Hukumonlne.com – Pengacara dari berbagai organisasi profesi advokat melepaskan seragam organisasi dan bersatu membentuk Organisasi Pengacara Feminis Indonesia atau Indonesian Feminist Lawyers Club (IFLC). Digagas Komnas Perempuan, IFLC resmi dibentuk di Jakarta, 19 Agustus 2016. Komnas Perempuan sendiri memang memiliki Gugus Kerja Perempuan dalam Konstitusi dan Hukum Nasional.
Wadah para advokat ini lahir di tengah banyaknya kasus kekerasan terhadap perempuan dan kebijakan negara yang belum sepenuhnya menopang sistem hukum yang adil bagi kesetaraan gender. Organisasi hadir untuk mendorong perspektif gender di segala lapisan masyarakat, khususnya kalangan advokat. IFLC hadir untuk hukum yang berkeadilan gender.
Karena itu pula, IFLC bukan organisasi khusus advokat perempuan. Saat pendirian di Jakarta, sejumlah advokat laki-laki juga hadir dan bergabung dengan organisasi baru ini. Misalnya, advokat asal Manado Sofyan Jimmy Yosadi. Tentu saja, advokat yang ingin bergabung seharusnya punya perspektif gender.Untuk melawan ketidakadilan gender, diperlukan sosok baik laki-laki dan perempuan yang memahami isu gender, ketimpangan dan ketidakadilan gender.
Pembentukan IFLC juga terkait dengan Sistem Peradilan Terpadu Penanganan Kasus-kasus Kekerasan terhadap Perempuan. Dalam sistem ini aparat penegak hukum (polisi, jaksa, hakim, dan advokat) terlibat dalam fase dan tugas yang berbeda.
Nirmala, salah seorang anggota IFLC, menjelaskan tujuan pembentukan IFLC adalah untuk menyamakan persepsi para advokat, meningkatkan kordinasi dan kerjasama dalam penanganan korban tindak kekerasan. “Serta peningkatan kemampuan dalam memberikan perlindungan dan bantuan hukum kepala korban tindak kekerasan terhadap anak,” kata advokat bergelar SH dan MCL itu. Di IFLC ada juga advokat Mery Girsang.
Nirmala berharap pembentukan IFLC kapasitas advokat dalam menangani kasus-kasus kekerasan terhadap perempuan akan meningkat. Monitoring dan evaluasi akses keadilan bagi perempuan korban kekerasan juga dapat dijalankan.
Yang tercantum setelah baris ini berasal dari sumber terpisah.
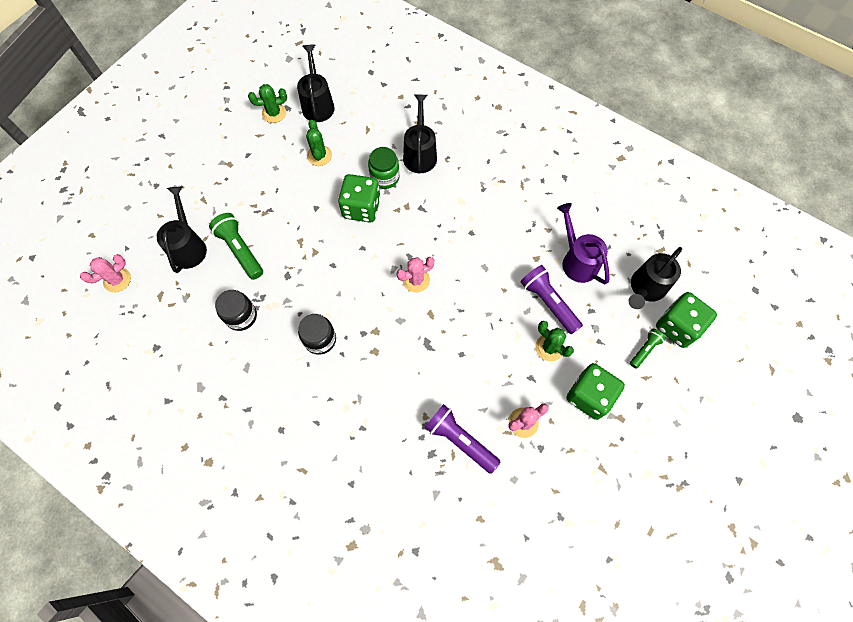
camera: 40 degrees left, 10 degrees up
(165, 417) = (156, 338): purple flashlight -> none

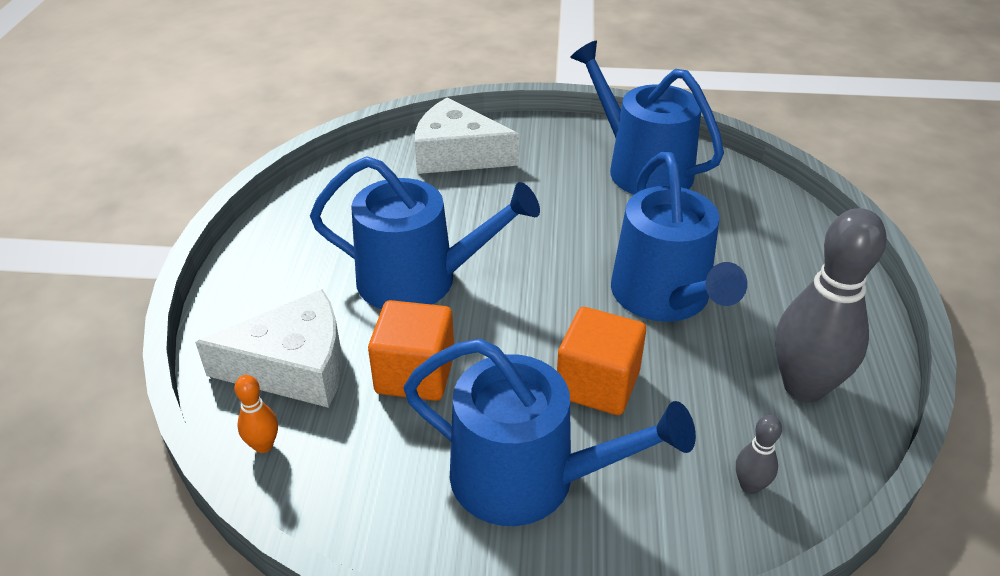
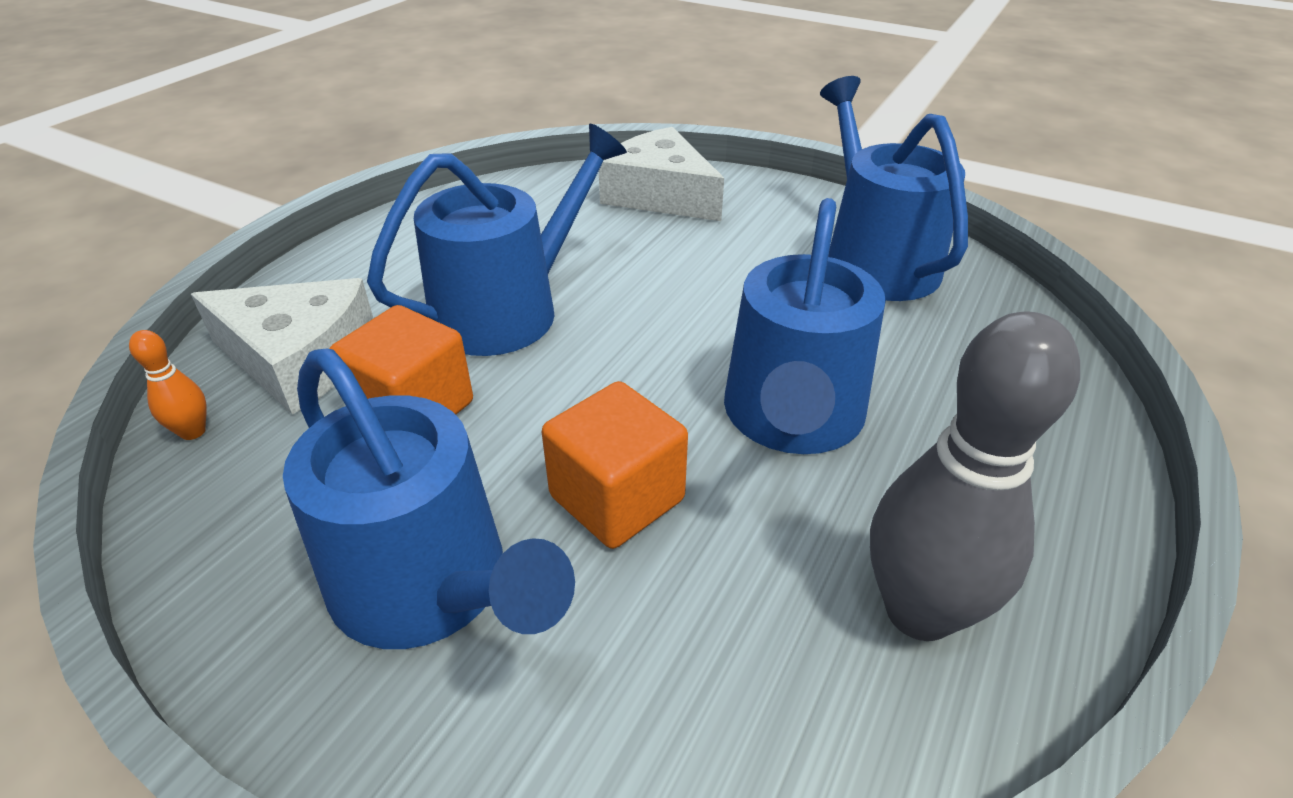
camera: 25 degrees right, 0 degrees up
(419, 280) = (508, 310): blue watering can -> blue watering can turned 75 degrees counterclockwise
(750, 486) = (726, 731): grey bowling pin -> none

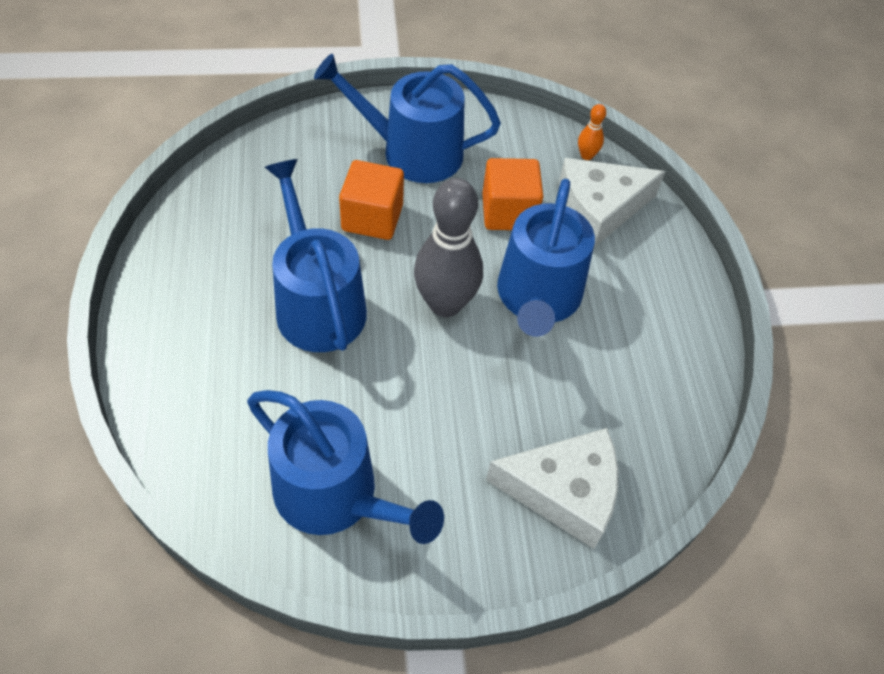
camera: 140 degrees right, 15 degrees up
(919, 611) = (214, 231): grey bowling pin -> grey bowling pin (445, 304)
Sehari sebelum pembentukan IFLC, Gugus Kerja Perempuan dalam Konstitusi dan Hukum Nasional merilis mengapresiasi setiap pemangku kepentingan yang masih berkomitmen merawat kebhinnekaan dan keragaman. Sebaliknya, Komnas Perempuan mengkritik pemerintah (pusat dan daerah) yang terlibat dalam tindakan inkonstitusional, seperti melegitimasi kebijakan diskriminatif terhadap perempuan. Per Agustus 2016, masih ada 33 kebijakan diskriminatif terhadap perempuan.